Why, exactly, do you not interpret this to say that social conservatives were hurting the GOP's cause? The GOP IS their party!!!! I specifically mentioned their party and their likely nominee!!

As for the "terrible wounds" that came about under Clinton: David, you run a website where you work to oppose "the militant pro-abortion activism of the federal courts," and you seemingly stand in opposition to all liberal ideals. Clearly we're not going to agree on much of anything.

Posted by: G-A-Y | Feb 8, 2008 8:36:57 AM

You didn't find my latest contrarian writings so enjoyable, did you Jeremy?

You ask, "Why, exactly, do you not interpret this to say that social conservatives were hurting the GOP's cause?"

Simply because when discussing social conservatives I consider "their own side" to be social conservatism (or what the particular people in question consider to be social conservatism).

You further state, "The GOP IS their party!!!!" Uh, no. The Republican Party is the one where they have real influence, it is true. But the various varieties of social conservative form only part of the conservative movement. And, as John McCain's success demonstates, the conservative movement is not all their is to the GOP. The different brands of conservatism simply do not exert the kind of control over the Republicans that the left exerts over the Democrats.

Now, Jeremy, if you are going to say that I "stand in opposition to all liberal ideals" then you clearly do not understand me. In particular, my website is an excercise in standing up for liberal ideals. I accuse the federal judiciary of engaging in pro-abortion activism because it has. The Federal Constitution does not say that abortion cannot be regulated or proscribed as the legislature sees fit; the courts have said otherwise. The Federal Constitution does not say that a human fetus isn't a person; the courts have said otherwise. All of this is the usurpation of legislative authority; it is undemocratic and profoundly illiberal.

When I say that the Federal Courts' pro-abortion activism has been of a militant kind I say so because it is the truth. When I judge asserts that the law cannot forbid the deliberate killing of a partially-delivered fetus -- not even one kept partially-delivered on purpose -- as a safeguard against promoting infanticide, said judge is a militant supporter of abortion. Period.

There is nothing liberal about treating unborn children like excrement. Supporting such treatment goes against the liberal principle that led to the abolition of slavery, the franchise for women, and today's liberation of gays. I am sorry for you Jeremy if you cannot see this.
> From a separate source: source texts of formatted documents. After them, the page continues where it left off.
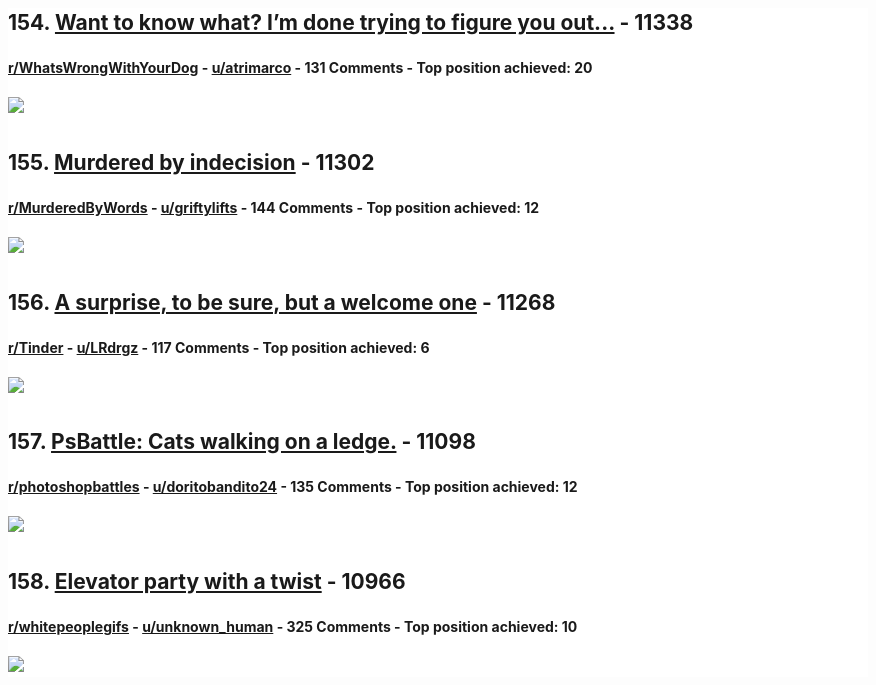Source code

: ## 154. [Want to know what? I’m done trying to figure you out...](http://reddit.com/r/WhatsWrongWithYourDog/comments/bxx7jl/want_to_know_what_im_done_trying_to_figure_you_out/) - 11338
#### [r/WhatsWrongWithYourDog](http://reddit.com/r/WhatsWrongWithYourDog) - [u/atrimarco](http://reddit.com/u/atrimarco) - 131 Comments - Top position achieved: 20

<a href="https://i.redd.it/ee5jrnexwy231.jpg"><img src="https://a.thumbs.redditmedia.com/UxJbRCioTPSYsmS1W3oNt7zw6GIno_Ng5_E1Kwrd4j8.jpg"></img></a>

## 155. [Murdered by indecision](http://reddit.com/r/MurderedByWords/comments/bxvno6/murdered_by_indecision/) - 11302
#### [r/MurderedByWords](http://reddit.com/r/MurderedByWords) - [u/griftylifts](http://reddit.com/u/griftylifts) - 144 Comments - Top position achieved: 12

<a href="https://i.redd.it/qpyp4gj59y231.jpg"><img src="https://b.thumbs.redditmedia.com/vMtbQeDRhK6E-DqSl6c4Lz588Qo9nNrEK8_yPLzd62A.jpg"></img></a>

## 156. [A surprise, to be sure, but a welcome one](http://reddit.com/r/Tinder/comments/bxq9bx/a_surprise_to_be_sure_but_a_welcome_one/) - 11268
#### [r/Tinder](http://reddit.com/r/Tinder) - [u/LRdrgz](http://reddit.com/u/LRdrgz) - 117 Comments - Top position achieved: 6

<a href="https://i.redd.it/fdfk2dmb2t231.jpg"><img src="https://b.thumbs.redditmedia.com/7xs9u_tHNpuZCTvF5aYkQG1wZeY8anCYC36kBryX60g.jpg"></img></a>

## 157. [PsBattle: Cats walking on a ledge.](http://reddit.com/r/photoshopbattles/comments/bxqxvo/psbattle_cats_walking_on_a_ledge/) - 11098
#### [r/photoshopbattles](http://reddit.com/r/photoshopbattles) - [u/doritobandito24](http://reddit.com/u/doritobandito24) - 135 Comments - Top position achieved: 12

<a href="https://i.redd.it/34pstb1gev231.jpg"><img src="https://b.thumbs.redditmedia.com/JwULt1OirC9nNDFSNSJ_84Npuvv-DgleozyD9k0YBJw.jpg"></img></a>

## 158. [Elevator party with a twist](http://reddit.com/r/whitepeoplegifs/comments/bxtsy1/elevator_party_with_a_twist/) - 10966
#### [r/whitepeoplegifs](http://reddit.com/r/whitepeoplegifs) - [u/unknown_human](http://reddit.com/u/unknown_human) - 325 Comments - Top position achieved: 10

<a href="https://i.imgur.com/esIp8Ti.gifv"><img src="https://b.thumbs.redditmedia.com/XJ_NHTxDU5gpOhZ44P9Pua1HlWyaI-kserV7GPcFLsM.jpg"></img></a>
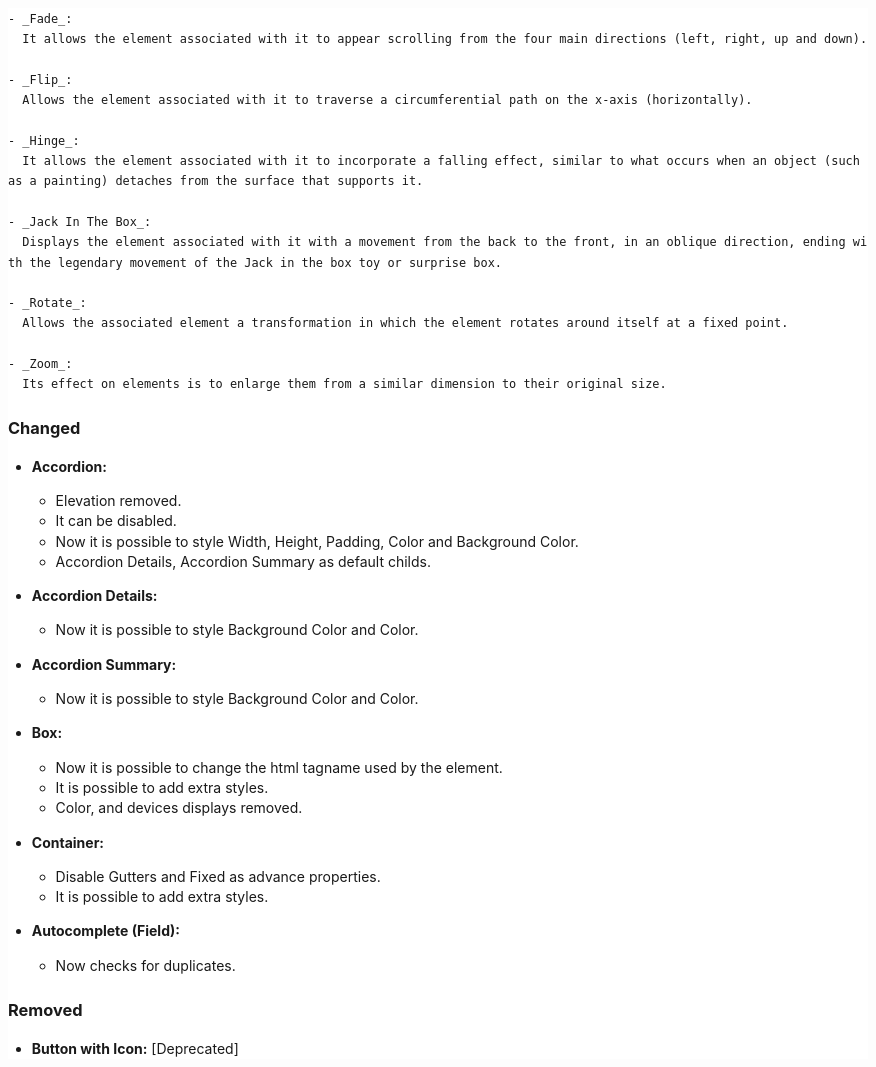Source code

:     - _Fade_:
      It allows the element associated with it to appear scrolling from the four main directions (left, right, up and down).

    - _Flip_:
      Allows the element associated with it to traverse a circumferential path on the x-axis (horizontally).

    - _Hinge_:
      It allows the element associated with it to incorporate a falling effect, similar to what occurs when an object (such as a painting) detaches from the surface that supports it.

    - _Jack In The Box_:
      Displays the element associated with it with a movement from the back to the front, in an oblique direction, ending with the legendary movement of the Jack in the box toy or surprise box.

    - _Rotate_:
      Allows the associated element a transformation in which the element rotates around itself at a fixed point.

    - _Zoom_:
      Its effect on elements is to enlarge them from a similar dimension to their original size.

### Changed

- **Accordion:**

  - Elevation removed.
  - It can be disabled.
  - Now it is possible to style Width, Height, Padding, Color and Background Color.
  - Accordion Details, Accordion Summary as default childs.

- **Accordion Details:**

  - Now it is possible to style Background Color and Color.

- **Accordion Summary:**

  - Now it is possible to style Background Color and Color.

- **Box:**

  - Now it is possible to change the html tagname used by the element.
  - It is possible to add extra styles.
  - Color, and devices displays removed.

- **Container:**

  - Disable Gutters and Fixed as advance properties.
  - It is possible to add extra styles.

- **Autocomplete (Field):**

  - Now checks for duplicates.

### Removed

- **Button with Icon:** [Deprecated]
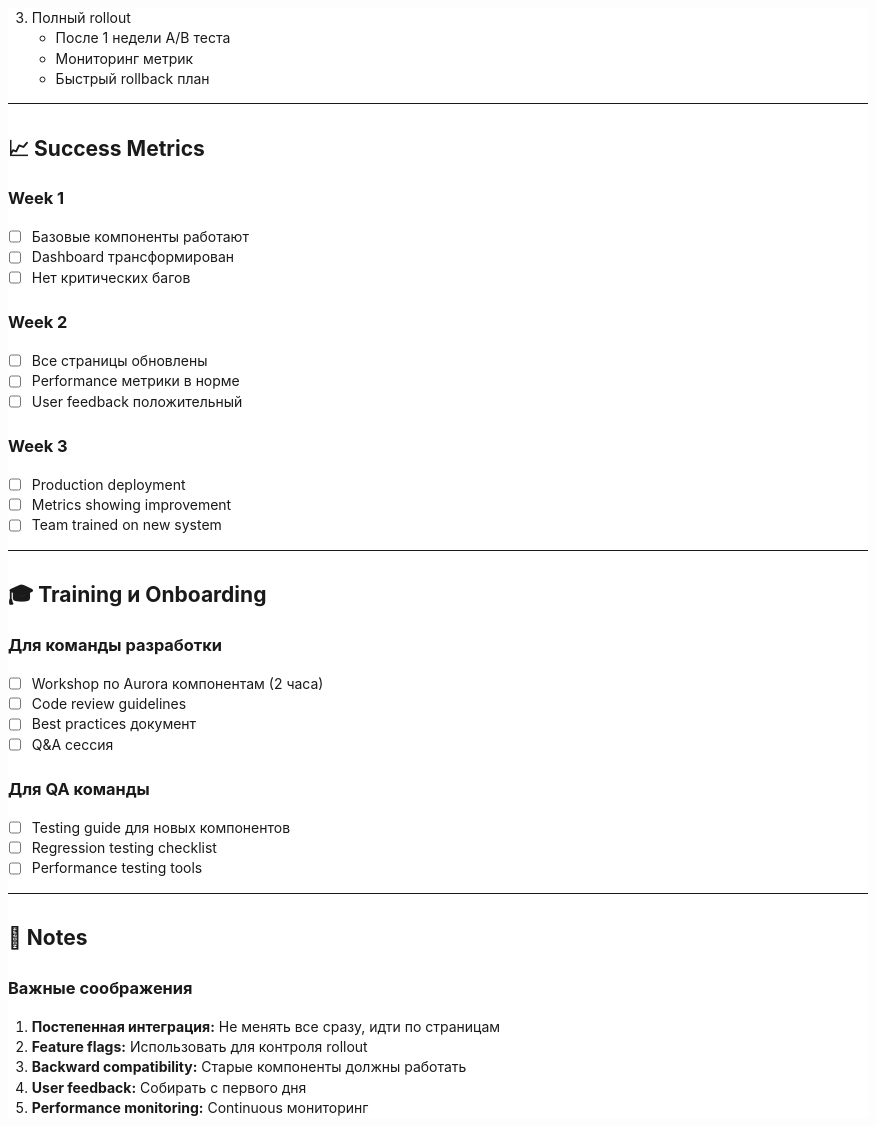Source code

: 3. Полный rollout
   - После 1 недели A/B теста
   - Мониторинг метрик
   - Быстрый rollback план

---

## 📈 Success Metrics

### Week 1

- [ ] Базовые компоненты работают
- [ ] Dashboard трансформирован
- [ ] Нет критических багов

### Week 2

- [ ] Все страницы обновлены
- [ ] Performance метрики в норме
- [ ] User feedback положительный

### Week 3

- [ ] Production deployment
- [ ] Metrics showing improvement
- [ ] Team trained on new system

---

## 🎓 Training и Onboarding

### Для команды разработки

- [ ] Workshop по Aurora компонентам (2 часа)
- [ ] Code review guidelines
- [ ] Best practices документ
- [ ] Q&A сессия

### Для QA команды

- [ ] Testing guide для новых компонентов
- [ ] Regression testing checklist
- [ ] Performance testing tools

---

## 📝 Notes

### Важные соображения

1. **Постепенная интеграция:** Не менять все сразу, идти по страницам
2. **Feature flags:** Использовать для контроля rollout
3. **Backward compatibility:** Старые компоненты должны работать
4. **User feedback:** Собирать с первого дня
5. **Performance monitoring:** Continuous мониторинг
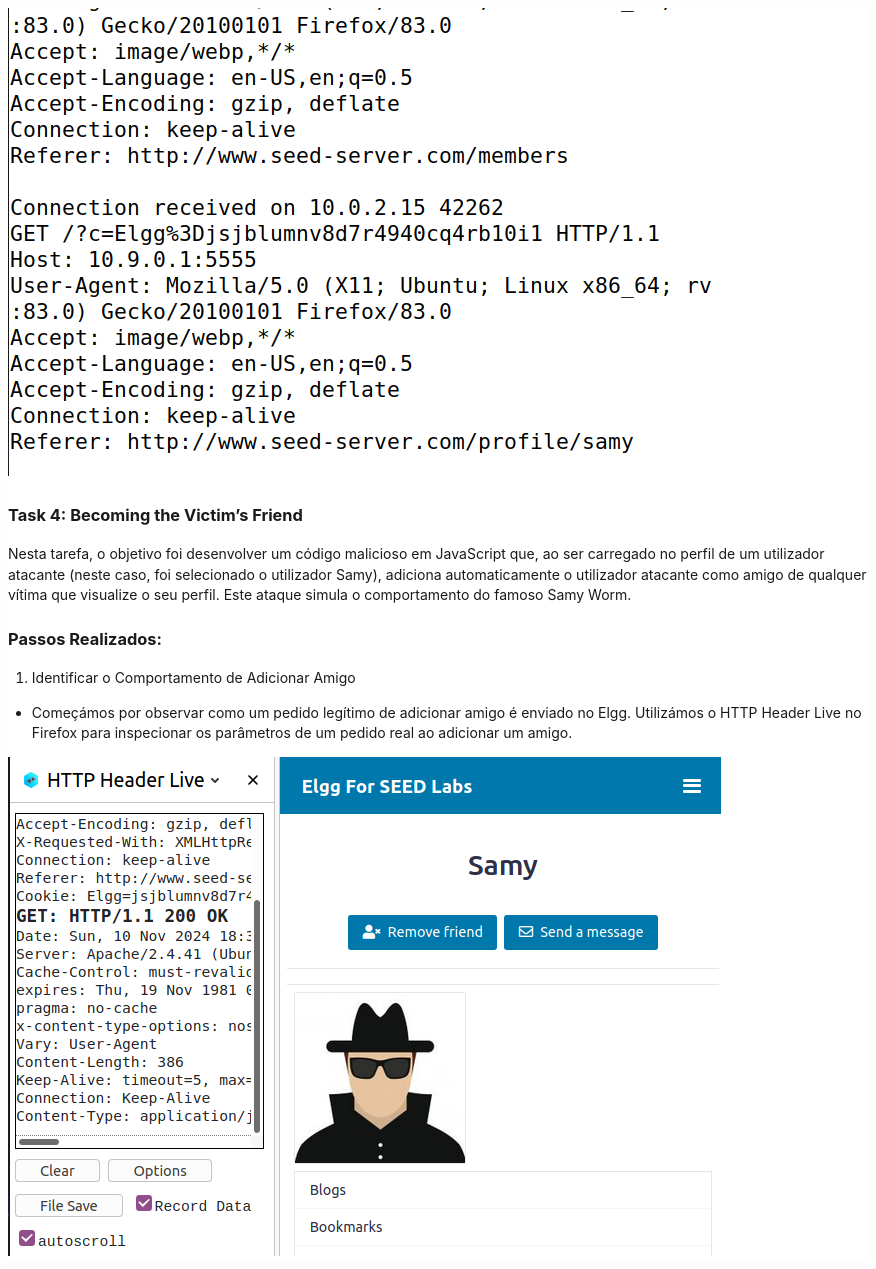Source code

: ![Figura 11](/Images/LOGBOOK7/Task3_image6.png)

###  Task 4: Becoming the Victim’s Friend

Nesta tarefa, o objetivo foi desenvolver um código malicioso em JavaScript que, ao ser carregado no perfil de um utilizador atacante (neste caso, foi selecionado o utilizador Samy), adiciona automaticamente o utilizador atacante como amigo de qualquer vítima que visualize o seu perfil. Este ataque simula o comportamento do famoso Samy Worm.

### Passos Realizados:
1. Identificar o Comportamento de Adicionar Amigo
- Começámos por observar como um pedido legítimo de adicionar amigo é enviado no Elgg. Utilizámos o HTTP Header Live no Firefox para inspecionar os parâmetros de um pedido real ao adicionar um amigo.

![Figura 12](/Images/LOGBOOK7/Task4_image1.png)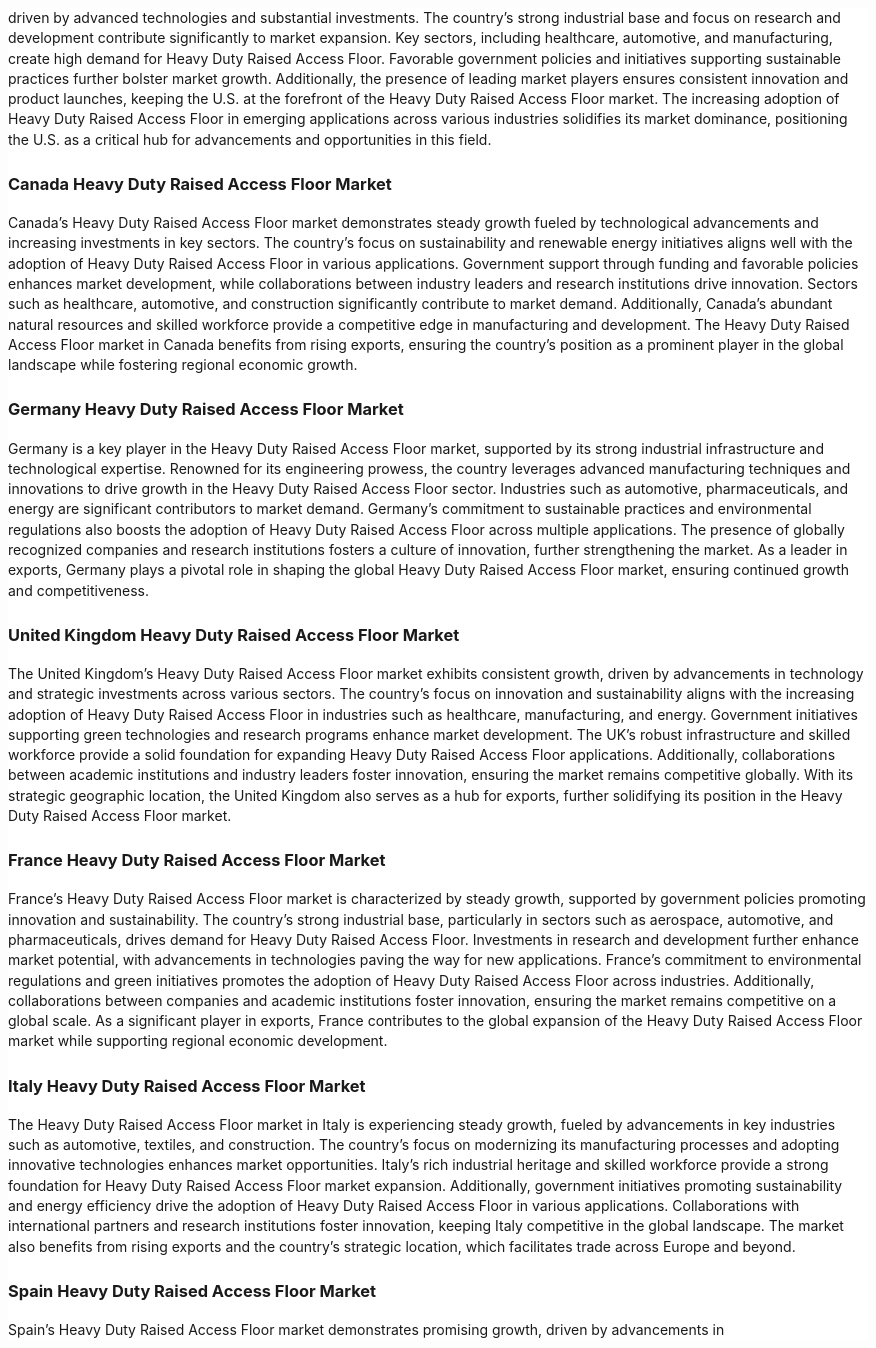 driven by advanced technologies and substantial investments. The country&rsquo;s strong industrial base and focus on research and development contribute significantly to market expansion. Key sectors, including healthcare, automotive, and manufacturing, create high demand for Heavy Duty Raised Access Floor. Favorable government policies and initiatives supporting sustainable practices further bolster market growth. Additionally, the presence of leading market players ensures consistent innovation and product launches, keeping the U.S. at the forefront of the Heavy Duty Raised Access Floor market. The increasing adoption of Heavy Duty Raised Access Floor in emerging applications across various industries solidifies its market dominance, positioning the U.S. as a critical hub for advancements and opportunities in this field.</p><h3>Canada Heavy Duty Raised Access Floor Market</h3><p>Canada&rsquo;s Heavy Duty Raised Access Floor market demonstrates steady growth fueled by technological advancements and increasing investments in key sectors. The country&rsquo;s focus on sustainability and renewable energy initiatives aligns well with the adoption of Heavy Duty Raised Access Floor in various applications. Government support through funding and favorable policies enhances market development, while collaborations between industry leaders and research institutions drive innovation. Sectors such as healthcare, automotive, and construction significantly contribute to market demand. Additionally, Canada&rsquo;s abundant natural resources and skilled workforce provide a competitive edge in manufacturing and development. The Heavy Duty Raised Access Floor market in Canada benefits from rising exports, ensuring the country&rsquo;s position as a prominent player in the global landscape while fostering regional economic growth.</p><h3>Germany Heavy Duty Raised Access Floor Market</h3><p>Germany is a key player in the Heavy Duty Raised Access Floor market, supported by its strong industrial infrastructure and technological expertise. Renowned for its engineering prowess, the country leverages advanced manufacturing techniques and innovations to drive growth in the Heavy Duty Raised Access Floor sector. Industries such as automotive, pharmaceuticals, and energy are significant contributors to market demand. Germany&rsquo;s commitment to sustainable practices and environmental regulations also boosts the adoption of Heavy Duty Raised Access Floor across multiple applications. The presence of globally recognized companies and research institutions fosters a culture of innovation, further strengthening the market. As a leader in exports, Germany plays a pivotal role in shaping the global Heavy Duty Raised Access Floor market, ensuring continued growth and competitiveness.</p><h3>United Kingdom Heavy Duty Raised Access Floor Market</h3><p>The United Kingdom&rsquo;s Heavy Duty Raised Access Floor market exhibits consistent growth, driven by advancements in technology and strategic investments across various sectors. The country&rsquo;s focus on innovation and sustainability aligns with the increasing adoption of Heavy Duty Raised Access Floor in industries such as healthcare, manufacturing, and energy. Government initiatives supporting green technologies and research programs enhance market development. The UK&rsquo;s robust infrastructure and skilled workforce provide a solid foundation for expanding Heavy Duty Raised Access Floor applications. Additionally, collaborations between academic institutions and industry leaders foster innovation, ensuring the market remains competitive globally. With its strategic geographic location, the United Kingdom also serves as a hub for exports, further solidifying its position in the Heavy Duty Raised Access Floor market.</p><h3>France Heavy Duty Raised Access Floor Market</h3><p>France&rsquo;s Heavy Duty Raised Access Floor market is characterized by steady growth, supported by government policies promoting innovation and sustainability. The country&rsquo;s strong industrial base, particularly in sectors such as aerospace, automotive, and pharmaceuticals, drives demand for Heavy Duty Raised Access Floor. Investments in research and development further enhance market potential, with advancements in technologies paving the way for new applications. France&rsquo;s commitment to environmental regulations and green initiatives promotes the adoption of Heavy Duty Raised Access Floor across industries. Additionally, collaborations between companies and academic institutions foster innovation, ensuring the market remains competitive on a global scale. As a significant player in exports, France contributes to the global expansion of the Heavy Duty Raised Access Floor market while supporting regional economic development.</p><h3>Italy Heavy Duty Raised Access Floor Market</h3><p>The Heavy Duty Raised Access Floor market in Italy is experiencing steady growth, fueled by advancements in key industries such as automotive, textiles, and construction. The country&rsquo;s focus on modernizing its manufacturing processes and adopting innovative technologies enhances market opportunities. Italy&rsquo;s rich industrial heritage and skilled workforce provide a strong foundation for Heavy Duty Raised Access Floor market expansion. Additionally, government initiatives promoting sustainability and energy efficiency drive the adoption of Heavy Duty Raised Access Floor in various applications. Collaborations with international partners and research institutions foster innovation, keeping Italy competitive in the global landscape. The market also benefits from rising exports and the country&rsquo;s strategic location, which facilitates trade across Europe and beyond.</p><h3>Spain Heavy Duty Raised Access Floor Market</h3><p>Spain&rsquo;s Heavy Duty Raised Access Floor market demonstrates promising growth, driven by advancements in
Of course your focusing on the judicial activism question is meant to distract attention from partial-birth abortion/infanticide as an issue. That you don't even bother to mention the other anti-Clinton points I brought up suggests you know Clinton's behavior there can't be defended either. (Although if you seriously like to try I'm willing to read your response.)

It was you who hoped for a chance of "healing the wounds that have been caused by 7+ years of" Bush's presidency. Anyone who visits this site has a perfect right to ask just what you think those wounds are. I decided to tweak you about Clinton's bad behavior since you made it clear you think a Democrat as president is the only real hope for healing the Bush-caused wounds on American society. However, you needn't deal with Clinton to answer my question.

Stop using the political/philosophical differences between us as an excuse to dodge my questions. Just what wounds has Bush caused?